A crane collapsed at a Manhattan construction site this morning, killing at least two workers, The New York Times reports. The accident occurred on the Upper East Side, at 91st Street and First Avenue, where a new 34-story condominium tower, the Azure, is rising. The building,  designed by SLCE Architects, is being developed by The DeMatteis Organizations and The Mattone Group, according to the Azure Web site. The crane allegedly snapped apart and crashed into a building across the street, a law enforcement official told the Times. New York City Mayor Michael Bloomberg told USA Today, “This is just unacceptable and we’ve got to figure out what happened here.” The accident comes ten weeks after another crane collapsed at a Midtown Manhattan construction site, killing seven people and leading to the resignation of the New York City building commissioner, Patricia Lancaster.

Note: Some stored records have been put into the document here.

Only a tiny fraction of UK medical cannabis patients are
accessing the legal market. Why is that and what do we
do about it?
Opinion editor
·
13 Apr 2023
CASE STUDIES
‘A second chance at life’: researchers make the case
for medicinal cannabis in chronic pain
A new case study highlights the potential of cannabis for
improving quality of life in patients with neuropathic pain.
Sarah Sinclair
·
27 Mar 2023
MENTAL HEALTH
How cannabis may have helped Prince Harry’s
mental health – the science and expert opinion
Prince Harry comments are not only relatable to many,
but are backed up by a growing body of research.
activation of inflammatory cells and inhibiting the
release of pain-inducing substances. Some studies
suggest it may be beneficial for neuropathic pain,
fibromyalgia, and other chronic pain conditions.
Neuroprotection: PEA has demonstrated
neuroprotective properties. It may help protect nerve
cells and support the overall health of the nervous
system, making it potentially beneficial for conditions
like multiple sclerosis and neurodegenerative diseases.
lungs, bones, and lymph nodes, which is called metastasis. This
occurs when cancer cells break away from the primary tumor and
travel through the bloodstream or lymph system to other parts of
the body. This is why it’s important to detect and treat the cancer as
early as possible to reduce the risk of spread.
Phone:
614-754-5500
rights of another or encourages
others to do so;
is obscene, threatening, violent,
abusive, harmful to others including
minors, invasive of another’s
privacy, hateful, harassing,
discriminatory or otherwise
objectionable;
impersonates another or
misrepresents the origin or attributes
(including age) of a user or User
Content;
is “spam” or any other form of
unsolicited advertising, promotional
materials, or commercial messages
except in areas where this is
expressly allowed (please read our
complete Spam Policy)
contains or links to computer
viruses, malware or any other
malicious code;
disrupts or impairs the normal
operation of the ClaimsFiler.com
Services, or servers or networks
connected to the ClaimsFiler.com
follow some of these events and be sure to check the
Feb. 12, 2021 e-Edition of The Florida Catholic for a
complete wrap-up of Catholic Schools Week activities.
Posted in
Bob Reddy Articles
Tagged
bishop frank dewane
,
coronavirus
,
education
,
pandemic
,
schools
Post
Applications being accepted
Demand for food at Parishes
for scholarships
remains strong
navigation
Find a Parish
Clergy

crane collapsed at a Manhattan construction site
crane collapsed at a Manhattan construction site
Photos © Sue Pearsall
Read extensive coverage of Friday’s crane accident in Engineering-News Record, Architectural Record’s sister publication.

Jean Nouvel was selected Tuesday to design a Paris skyscraper that will rival the Eiffel Tower in height, Agence France-Presse reports. Nouvel, winner of this year’s Pritzker Prize, beat out Foster & Partners and Daniel Libeskind in a competition to design the landmark 71-story, mixed-use building in the city’s La Defense district. At 988 feet tall, Nouvel’s Signal Tower will be only 75 feet shorter than the Eiffel Tower, according to Building Design. The project, scheduled for completion in 2014, calls for nearly 540,000 square feet of office space and 355,000 square feet of residential space, in addition to shops, restaurants, public space, and a hotel. Two other skyscrapers are planned for La Defense, an aging business district the city hopes to revitalize: The Lighthouse by Thom Mayne and the Generali Tower by Valode & Pistre, both expected to be finished in 2012. According to Agence France-Presse, Nouvel designed a skyscraper— “Tower Without End”—for the area in the early 1990s that was never built.

A Philip Johnson-designed house in New Canaan, Connecticut, may be torn down if a suitable buyer doesn’t step forward, according to an article in The New York Times. The 1,773-square-foot Alice Ball House, as it’s called, is regarded as the “livable version” of Johnson’s Glass House, located just a few miles away. Built in 1953 for a single woman named Alice Ball, the light pink stucco and glass house sits on 2.2 acres. The owner, Cristina Ross, an architect and developer, is asking $3.1 million for the house—and has threatened to raze the structure if she can’t find a taker. Ross purchased the property three years ago for $1.5 million. At the time, architectural writer Fred Bernstein predicted the Ball house could face a dark fate. “The buyer, who is an architect, says that she plans to save it. And maybe she will,” he wrote in a piece for the August 2005 issue of Metropolis. “But New Canaanites have reason to be skeptical.”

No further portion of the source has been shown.